Median change in triglycerides during the double-blind period was –64.8% in the evinacumab group and 9.4% in the placebo group in cohort 2 (P = .0076) and –80.9% in the evinacumab group and 80.9% in cohort 3 (P = .0418), he said. There was no difference in median change in triglycerides in cohort 1 (P = .9495).
“Disinhibiting the activity of an enzyme that’s non-functioning isn’t going to do anything,” Rosenson said. “But in the other groups, evinacumab was very effective at lowering triglycerides.”
Treatment-emergent adverse events were similar in the evinacumab and placebo groups, Rosenson said. In the double-blind treatment period, 8.6% of the evinacumab group and 12.5% of the placebo group had acute pancreatitis events.
“We learned something different from the studies of evinacumab in patients with hypercholesterolemia,” Rosenson told Healio. “In this study, at 4 weeks, not everybody had detectable levels of evinacumab. Thus, the triglyceride levels went up in those individuals and they had recurrent acute pancreatitis. What the study is telling us is that in patients with severe hypertriglyceridemia, a higher dose of evinacumab will be needed to maintain the drug levels over a 4-week period of time.”

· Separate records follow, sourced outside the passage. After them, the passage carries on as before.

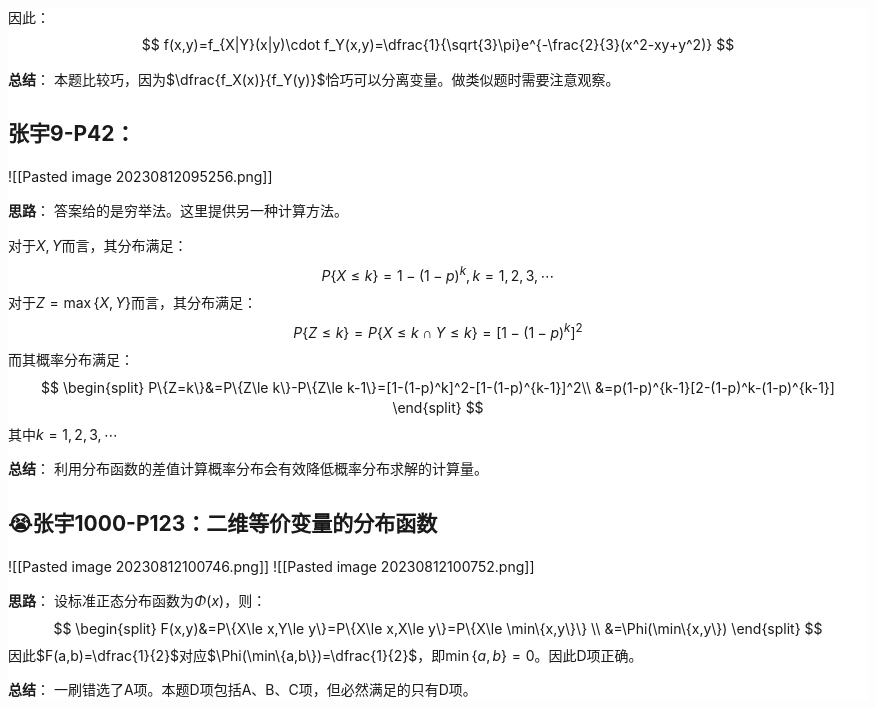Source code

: 因此：
$$
f(x,y)=f_{X|Y}(x|y)\cdot f_Y(x,y)=\dfrac{1}{\sqrt{3}\pi}e^{-\frac{2}{3}(x^2-xy+y^2)}
$$

**总结**：
本题比较巧，因为$\dfrac{f_X(x)}{f_Y(y)}$恰巧可以分离变量。做类似题时需要注意观察。

## 张宇9-P42：

![[Pasted image 20230812095256.png]]

**思路**：
答案给的是穷举法。这里提供另一种计算方法。

对于$X,Y$而言，其分布满足：
$$
P\{X\le k\}=1-(1-p)^k,k=1,2,3,\cdots
$$
对于$Z=\max\{X,Y\}$而言，其分布满足：
$$
P\{Z\le k\}=P\{X\le k\cap Y\le k\}=[1-(1-p)^k]^2
$$
而其概率分布满足：
$$
\begin{split}
P\{Z=k\}&=P\{Z\le k\}-P\{Z\le k-1\}=[1-(1-p)^k]^2-[1-(1-p)^{k-1}]^2\\
&=p(1-p)^{k-1}[2-(1-p)^k-(1-p)^{k-1}]
\end{split}
$$
其中$k=1,2,3,\cdots$

**总结**：
利用分布函数的差值计算概率分布会有效降低概率分布求解的计算量。

## 😭张宇1000-P123：二维等价变量的分布函数

![[Pasted image 20230812100746.png]]
![[Pasted image 20230812100752.png]]

**思路**：
设标准正态分布函数为$\Phi(x)$，则：
$$
\begin{split}
F(x,y)&=P\{X\le x,Y\le y\}=P\{X\le x,X\le y\}=P\{X\le \min\{x,y\}\} \\
&=\Phi(\min\{x,y\})
\end{split}
$$
因此$F(a,b)=\dfrac{1}{2}$对应$\Phi(\min\{a,b\})=\dfrac{1}{2}$，即$\min\{a,b\}=0$。因此D项正确。

**总结**：
一刷错选了A项。本题D项包括A、B、C项，但必然满足的只有D项。
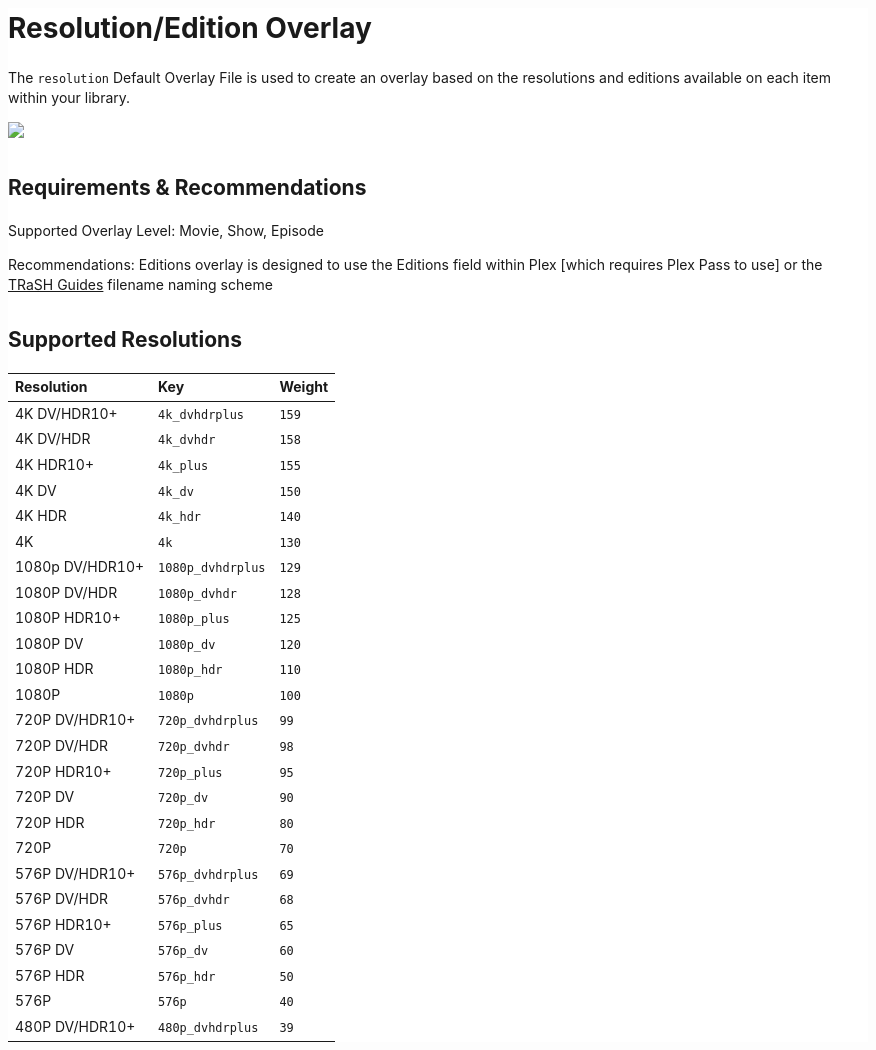 # Resolution/Edition Overlay

The `resolution` Default Overlay File is used to create an overlay based on the resolutions and editions available on 
each item within your library.

![](images/resolution.png)

## Requirements & Recommendations

Supported Overlay Level: Movie, Show, Episode

Recommendations: Editions overlay is designed to use the Editions field within Plex [which requires Plex Pass to use] or 
the [TRaSH Guides](https://trash-guides.info/) filename naming scheme

## Supported Resolutions

| Resolution     | Key              | Weight |
|:---------------|:-----------------|:-------|
| 4K DV/HDR10+   | `4k_dvhdrplus`   | `159`  |
| 4K DV/HDR      | `4k_dvhdr`       | `158`  |
| 4K HDR10+      | `4k_plus`        | `155`  |
| 4K DV          | `4k_dv`          | `150`  |
| 4K HDR         | `4k_hdr`         | `140`  |
| 4K             | `4k`             | `130`  |
| 1080p DV/HDR10+| `1080p_dvhdrplus`| `129`  |
| 1080P DV/HDR   | `1080p_dvhdr`    | `128`  |
| 1080P HDR10+   | `1080p_plus`     | `125`  |
| 1080P DV       | `1080p_dv`       | `120`  |
| 1080P HDR      | `1080p_hdr`      | `110`  |
| 1080P          | `1080p`          | `100`  |
| 720P DV/HDR10+ | `720p_dvhdrplus` | `99`   |
| 720P DV/HDR    | `720p_dvhdr`     | `98`   |
| 720P HDR10+    | `720p_plus`      | `95`   |
| 720P DV        | `720p_dv`        | `90`   |
| 720P HDR       | `720p_hdr`       | `80`   |
| 720P           | `720p`           | `70`   |
| 576P DV/HDR10+ | `576p_dvhdrplus` | `69`   |
| 576P DV/HDR    | `576p_dvhdr`     | `68`   |
| 576P HDR10+    | `576p_plus`      | `65`   |
| 576P DV        | `576p_dv`        | `60`   |
| 576P HDR       | `576p_hdr`       | `50`   |
| 576P           | `576p`           | `40`   |
| 480P DV/HDR10+ | `480p_dvhdrplus` | `39`   |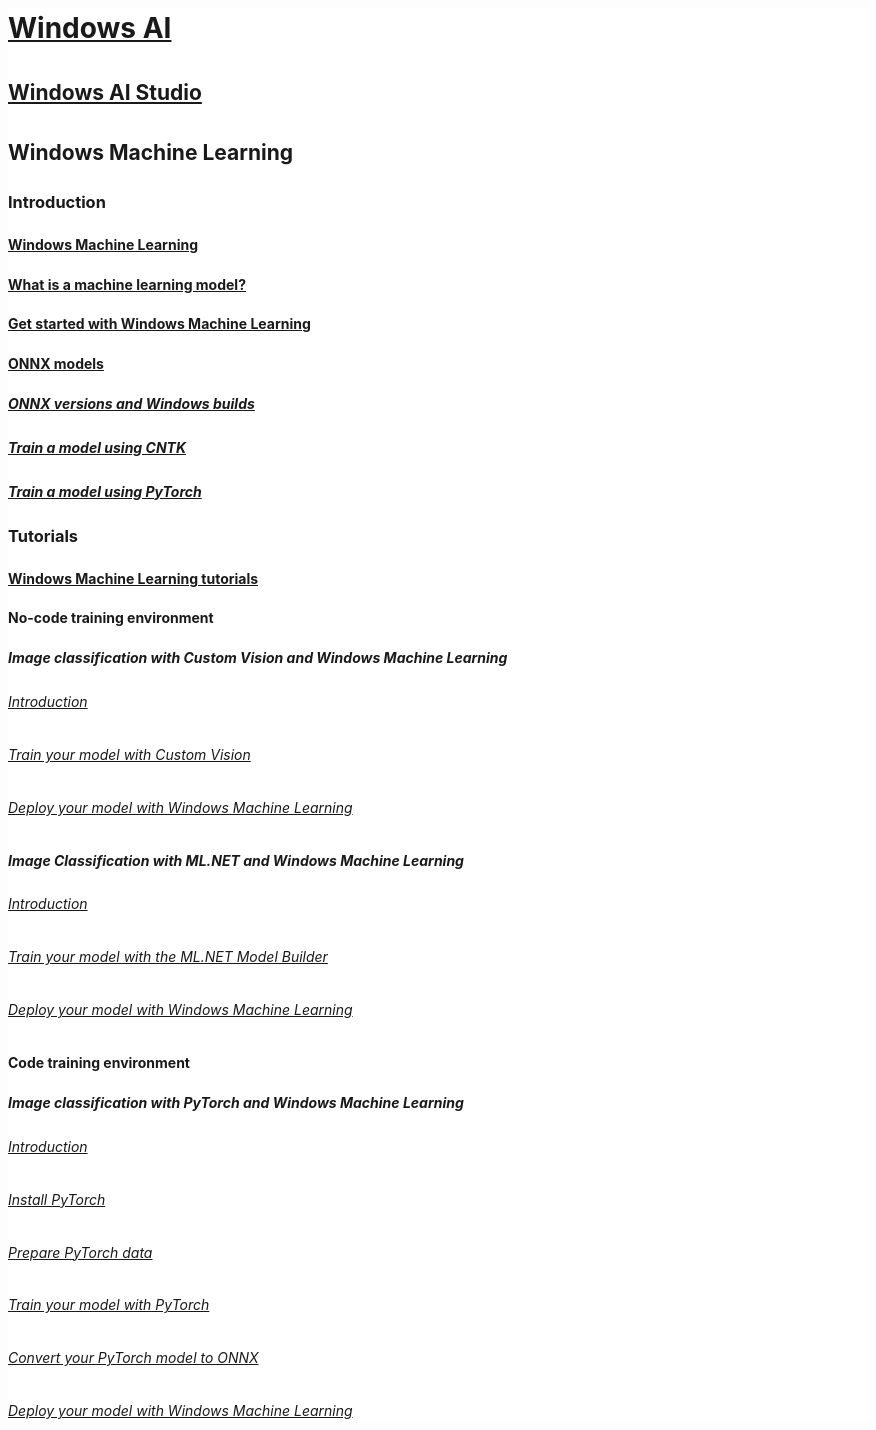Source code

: # [Windows AI](index.yml)
## [Windows AI Studio](studio/index.md)
## Windows Machine Learning
### Introduction
#### [Windows Machine Learning](windows-ml/index.md)
#### [What is a machine learning model?](windows-ml/what-is-a-machine-learning-model.md)
#### [Get started with Windows Machine Learning](windows-ml/get-started.md)
#### [ONNX models](windows-ml/get-onnx-model.md)
##### [ONNX versions and Windows builds](windows-ml/onnx-versions.md)
##### [Train a model using CNTK](windows-ml/train-model-vs-tools-ai.md)
##### [Train a model using PyTorch](windows-ml/train-model-pytorch.md)
### Tutorials
#### [Windows Machine Learning tutorials](windows-ml/tutorials/index.md)
#### No-code training environment
##### Image classification with Custom Vision and Windows Machine Learning
###### [Introduction](windows-ml/tutorials/image-classification-intro.md)
###### [Train your model with Custom Vision](windows-ml/tutorials/image-classification-train-model.md)
###### [Deploy your model with Windows Machine Learning](windows-ml/tutorials/image-classification-deploy-model.md)
##### Image Classification with ML.NET and Windows Machine Learning
###### [Introduction](windows-ml/tutorials/mlnet-intro.md)
###### [Train your model with the ML.NET Model Builder](windows-ml/tutorials/mlnet-train-model.md)
###### [Deploy your model with Windows Machine Learning](windows-ml/tutorials/mlnet-deploy-model.md)
#### Code training environment
##### Image classification with PyTorch and Windows Machine Learning
###### [Introduction](windows-ml/tutorials/pytorch-intro.md)
###### [Install PyTorch](windows-ml/tutorials/pytorch-installation.md)
###### [Prepare PyTorch data](windows-ml/tutorials/pytorch-data.md)
###### [Train your model with PyTorch](windows-ml/tutorials/pytorch-train-model.md)
###### [Convert your PyTorch model to ONNX](windows-ml/tutorials/pytorch-convert-model.md)
###### [Deploy your model with Windows Machine Learning](windows-ml/tutorials/pytorch-deploy-model.md)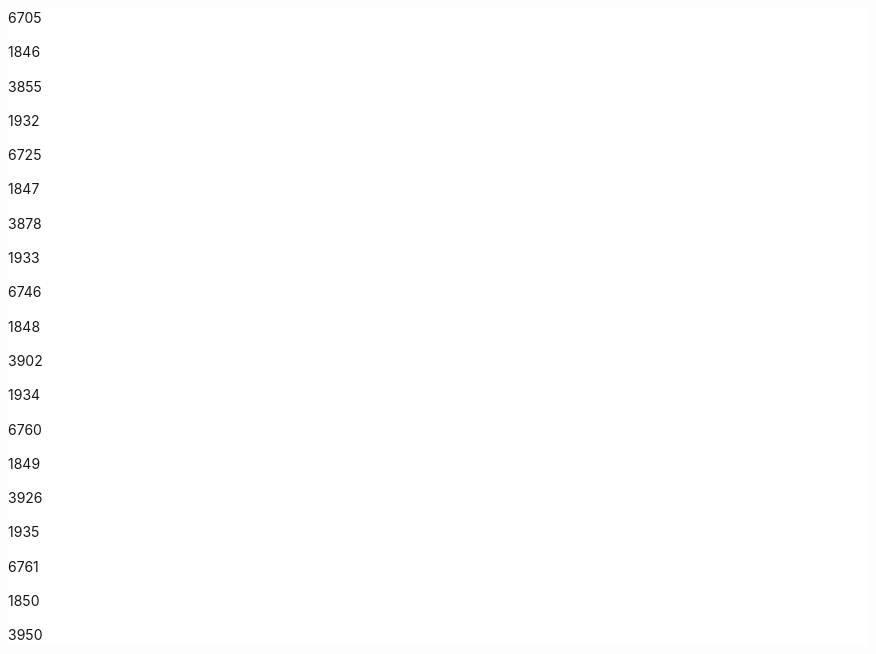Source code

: 
6705






1846


3855


1932


6725






1847


3878


1933


6746






1848


3902


1934


6760






1849


3926


1935


6761






1850


3950
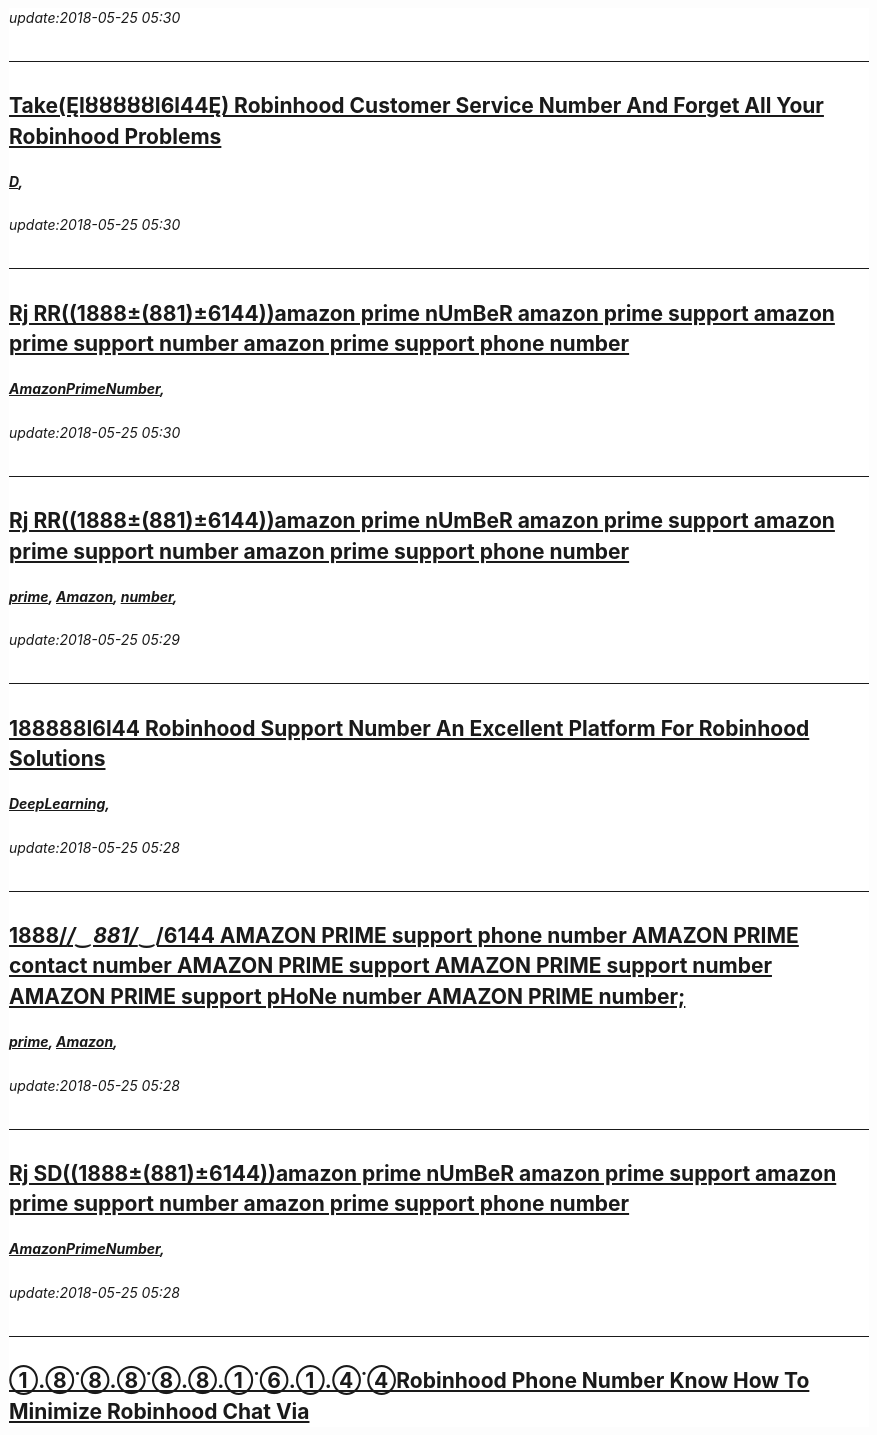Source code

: ###### update:2018-05-25 05:30
---
## [Take(ĘIȣȣȣȣȣI6l44Ę)  Robinhood  Customer Service Number  And Forget All Your Robinhood  Problems](https://qiita.com/TechniclSakashi/items/abc798983ea16b65c3ee)
##### [D](https://qiita.com/tags/D), 
###### update:2018-05-25 05:30
---
## [Rj RR((1888±(881)±6144))amazon prime nUmBeR amazon prime support amazon prime support number amazon prime support phone number](https://qiita.com/mawexutag/items/460d99e4a8b7d2eb65e3)
##### [AmazonPrimeNumber](https://qiita.com/tags/AmazonPrimeNumber), 
###### update:2018-05-25 05:30
---
## [Rj RR((1888±(881)±6144))amazon prime nUmBeR amazon prime support amazon prime support number amazon prime support phone number](https://qiita.com/mawexutag/items/3fd90823fb55ae28345f)
##### [prime](https://qiita.com/tags/prime), [Amazon](https://qiita.com/tags/Amazon), [number](https://qiita.com/tags/number), 
###### update:2018-05-25 05:29
---
## [188888I6l44 Robinhood  Support Number  An Excellent Platform For Robinhood  Solutions](https://qiita.com/TechniclSakashi/items/339236357114e569d066)
##### [DeepLearning](https://qiita.com/tags/DeepLearning), 
###### update:2018-05-25 05:28
---
## [1888/*/‿881/*‿/6144  AMAZON PRIME support phone number AMAZON PRIME contact number AMAZON PRIME support AMAZON PRIME support number AMAZON PRIME support pHoNe number AMAZON PRIME number;](https://qiita.com/dszzsd/items/d71ffe398f32262c1457)
##### [prime](https://qiita.com/tags/prime), [Amazon](https://qiita.com/tags/Amazon), 
###### update:2018-05-25 05:28
---
## [Rj SD((1888±(881)±6144))amazon prime nUmBeR amazon prime support amazon prime support number amazon prime support phone number](https://qiita.com/mawexutag/items/eca7e7478c79f8ad9f79)
##### [AmazonPrimeNumber](https://qiita.com/tags/AmazonPrimeNumber), 
###### update:2018-05-25 05:28
---
## [①.⑧˙⑧.⑧˙⑧.⑧.①˙⑥.①.④˙④Robinhood  Phone Number Know How To Minimize Robinhood   Chat Via ](https://qiita.com/TechniclSakashi/items/5343030d0a4fa5e9439e)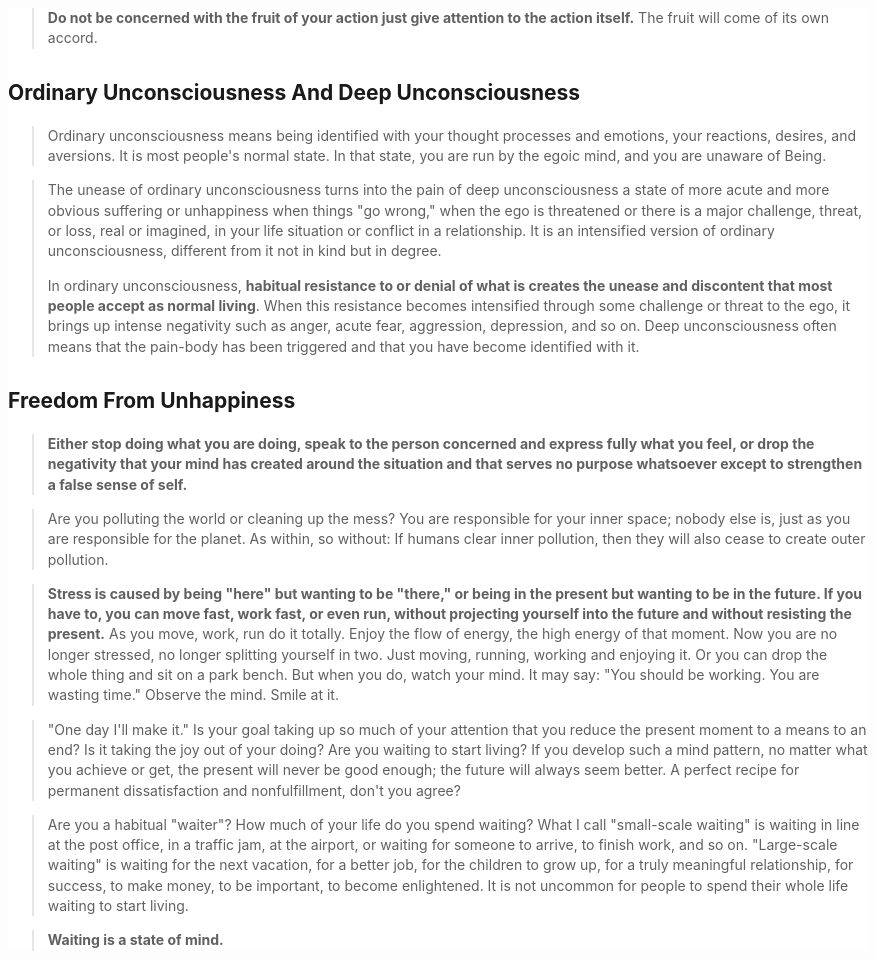 >**Do not be concerned with the fruit of your action just give attention to the action itself.** The fruit will come of its own accord.

## Ordinary Unconsciousness And Deep Unconsciousness

>Ordinary unconsciousness means being identified with your thought processes and emotions, your reactions, desires, and aversions. It is most people's normal state. In that state, you are run by the egoic mind, and you are unaware of Being.

>The unease of ordinary unconsciousness turns into the pain of deep unconsciousness a state of more acute and more obvious suffering or unhappiness when things "go wrong," when the ego is threatened or there is a major challenge, threat, or loss, real or imagined, in your life situation or conflict in a relationship. It is an intensified version of ordinary unconsciousness, different from it not in kind but in degree.
>
>In ordinary unconsciousness, **habitual resistance to or denial of what is creates the unease and discontent that most people accept as normal living**. When this resistance becomes intensified through some challenge or threat to the ego, it brings up intense negativity such as anger, acute fear, aggression, depression, and so on. Deep unconsciousness often means that the pain-body has been triggered and that you have become identified with it.

## Freedom From Unhappiness

>**Either stop doing what you are doing, speak to the person concerned and express fully what you feel, or drop the negativity that your mind has created around the situation and that serves no purpose whatsoever except to strengthen a false sense of self.**

>Are you polluting the world or cleaning up the mess? You are responsible for your inner space; nobody else is, just as you are responsible for the planet. As within, so without: If humans clear inner pollution, then they will also cease to create outer pollution.

>**Stress is caused by being "here" but wanting to be "there," or being in the present but wanting to be in the future. If you have to, you can move fast, work fast, or even run, without projecting yourself into the future and without resisting the present.** As you move, work, run do it totally. Enjoy the flow of energy, the high energy of that moment. Now you are no longer stressed, no longer splitting yourself in two. Just moving, running, working and enjoying it. Or you can drop the whole thing and sit on a park bench. But when you do, watch your mind. It may say: "You should be working. You are wasting time." Observe the mind. Smile at it.

>"One day I'll make it." Is your goal taking up so much of your attention that you reduce the present moment to a means to an end? Is it taking the joy out of your doing? Are you waiting to start living? If you develop such a mind pattern, no matter what you achieve or get, the present will never be good enough; the future will always seem better. A perfect recipe for permanent dissatisfaction and nonfulfillment, don't you agree?

>Are you a habitual "waiter"? How much of your life do you spend waiting? What I call "small-scale waiting" is waiting in line at the post office, in a traffic jam, at the airport, or waiting for someone to arrive, to finish work, and so on. "Large-scale waiting" is waiting for the next vacation, for a better job, for the children to grow up, for a truly meaningful relationship, for success, to make money, to be important, to become enlightened. It is not uncommon for people to spend their whole life waiting to start living.

>**Waiting is a state of mind.**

Therefore, he said in an interview, a phase 2b study of evinacumab 20 mg/kg every 4 weeks for reduction of acute pancreatitis is being launched.
He noted most patients from the multifactorial chylomicronemia syndrome cohorts had CHD in addition to severe hypertriglyceridemia, and evinacumab “is working on both risks, and I think that is a very important breakthrough for these patients.”